I'm soon going to make a hoard of people in 7/8 scale.

Here's a test figure, connected with 16 ga aluminum wire, predrilled with thumb drill. It is posted beside my steel engine on 32mm track (18" gauge)


The hips have to be lowered some, I know


I'm using wood instead of resin castings to save on resin (I can mass produce these parts with my router) and I prefer working in wood


1. I'm thinking of filling in the segments with either 1:1 putty sticks (the kind you kneed); or self-hardening clay. Any ideas?

2. Once the segments are filled in and hardened, the figure will become rigid. Anyone know how to make a figure that flexes without looking dorky like the segmented figures sold in toy stores


thanks


----------



## rkapuaala (Jan 3, 2008)

Looks Great. 
You definitely are headed in the right direction. Your idea with the puddy or self hardening clay is excellent. You can even use bakeable clay as long as its temp isn't high enough to burn wood. 
As far as making them with joints that don't look dorky,,, thats a challenge at that scale. If you have a lot of patience, you could make a fully articulated armature sculpt it over with plasticine, then coat it with latex. Vulcanizing the latex without ruining the sculpture is a trick I haven't mastered, if you don't vulcanize the latex, it will deteriorate fast. 
I'm looking forward to watching your progress.


----------



## SE18 (Feb 21, 2008)

thanks; this morning I was thinking I could possibly hide the joints with clothing instead of merely painting clothing. I'd need to use a fabric with very fine weave to keep it scale, however. 

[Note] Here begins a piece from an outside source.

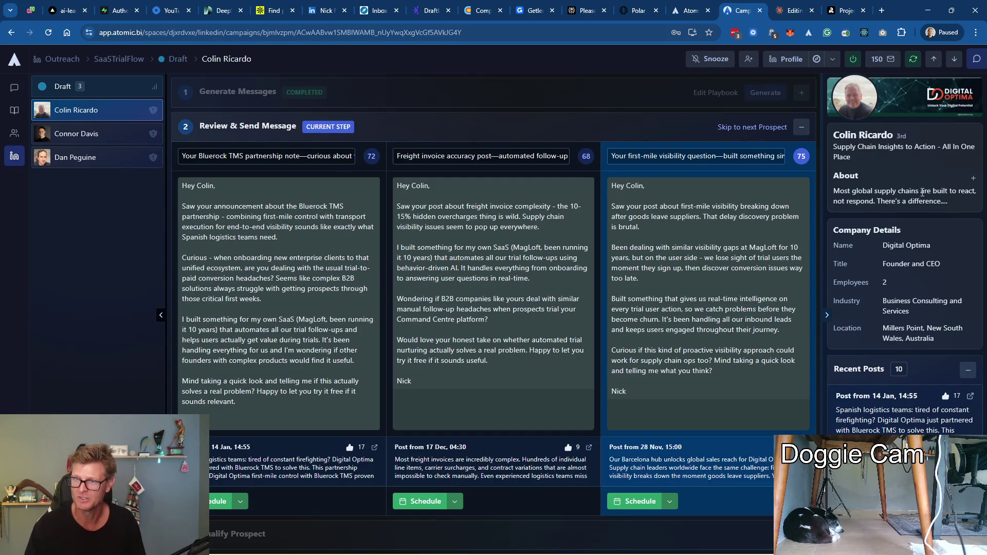
click(974, 179)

OTOH, I may just mass produce these in different positions so I can just grab a different figure for what I need 

I'll be mass producing these using a router, jig and templates


----------



## Mik (Jan 2, 2008)

Instead of whole figures in different poses. Make separate arms and legs in different positions. Stick together whatever combination you need, then cover the joint with putty and sand smooth.


----------



## rkapuaala (Jan 3, 2008)

Mik, excellent suggestion. 
SE18. At that scale you might be able to pull the cloth thing off. Silk would work best if you get the really fine weave. I saw an articulated example of a guy pushing a coal cart that was very good, I wish I could remember the link address to that youtube example. It was fantastic.


----------



## Fritz (Jan 11, 2008)

Hi, 

Silk seems to be a very shiny or glass material. For larger figures felt or even paper napkins might be suitabel. 

At art shops they sell these movable puppets in different seizes for a few Euro. Probably made somewhere in the thrird world 










My example in the picture is approx 125 mm high. Quite suitable for 7/8th scale. 


Have Fun 

Fritz / Juergen


----------